Brother Harper said, “Petros, the Greek word that the King James translators rendered in English as Peter, means a small rock. The apostle that we call Peter Jesus called something like Simon the stone. In the King James translation of John 1, recording Jesus’ first encounter with Peter, the Savior says to him, ‘Thou shalt be called cephas,’ an Aramaic word meaning a stone.
“In his revision of the Bible, Joseph Smith added “seer,” so that the Joseph Smith Translation of John 1:42 has Jesus renaming Simon, saying, ‘Thou shalt be called Cephas, which is by interpretation a seer or stone.’
“Given the textual links between Jesus’ name for Peter, a seer stone and revelation, we might consider that the word play is richer than the King James Translation suggests, and that we should regard Peter as a seer, a recipient of revelations.”
Brother Harper said Joseph Smith received revelations that formally linked Peter’s role as seer and president of the high priesthood with the duty to preside over the whole Church, to be a seer, a revelator, a translator and a prophet.
“So it was Peter, president of the Church of Jesus Christ, seer, apostle, keeper of the keys, who returned to the earth to bestow on Joseph Smith the priesthood and the keys he had received under the hand of the Messiah,” Brother Harper explained.

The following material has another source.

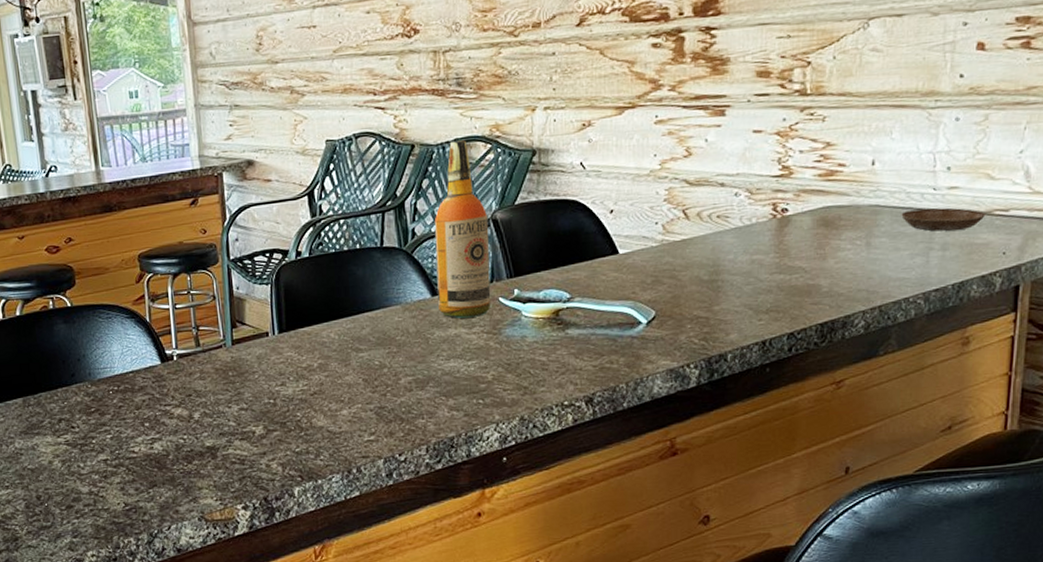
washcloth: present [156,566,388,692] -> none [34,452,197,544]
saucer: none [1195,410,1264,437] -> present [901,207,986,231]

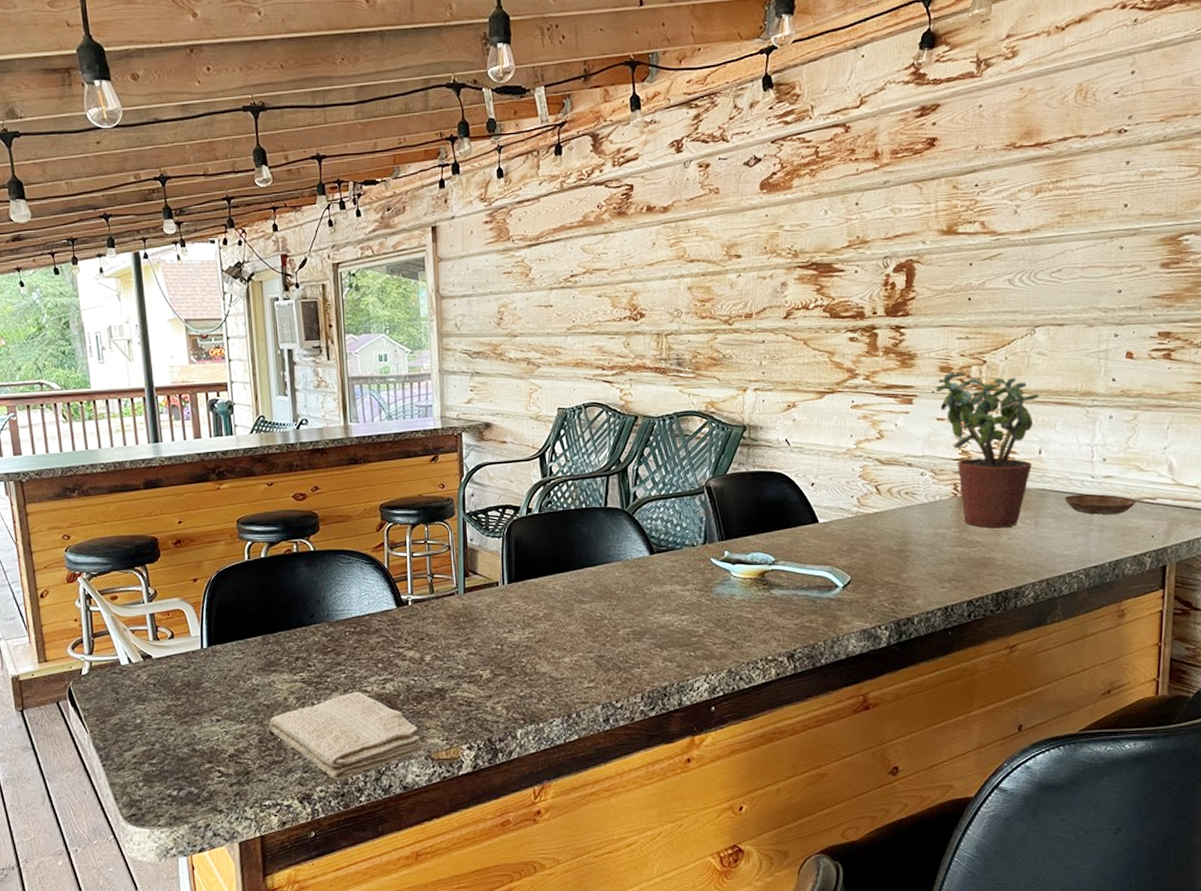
washcloth: none [34,452,197,544] -> present [268,691,424,780]
liquor bottle: present [434,140,491,319] -> none [654,414,704,576]
potted plant: none [752,75,874,252] -> present [936,370,1040,529]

“The idea that Peter is alive, that he could appear in the Susquehanna River valley and bestow priesthood is a fruit of the Restoration,” he said. “For believers, the testimony of Joseph Smith and Oliver Cowdery is evidence of Peter’s historicity and of the Savior’s, for Peter appeared to them as a resurrected being in his capacity as an apostle of the Lord Jesus Christ.”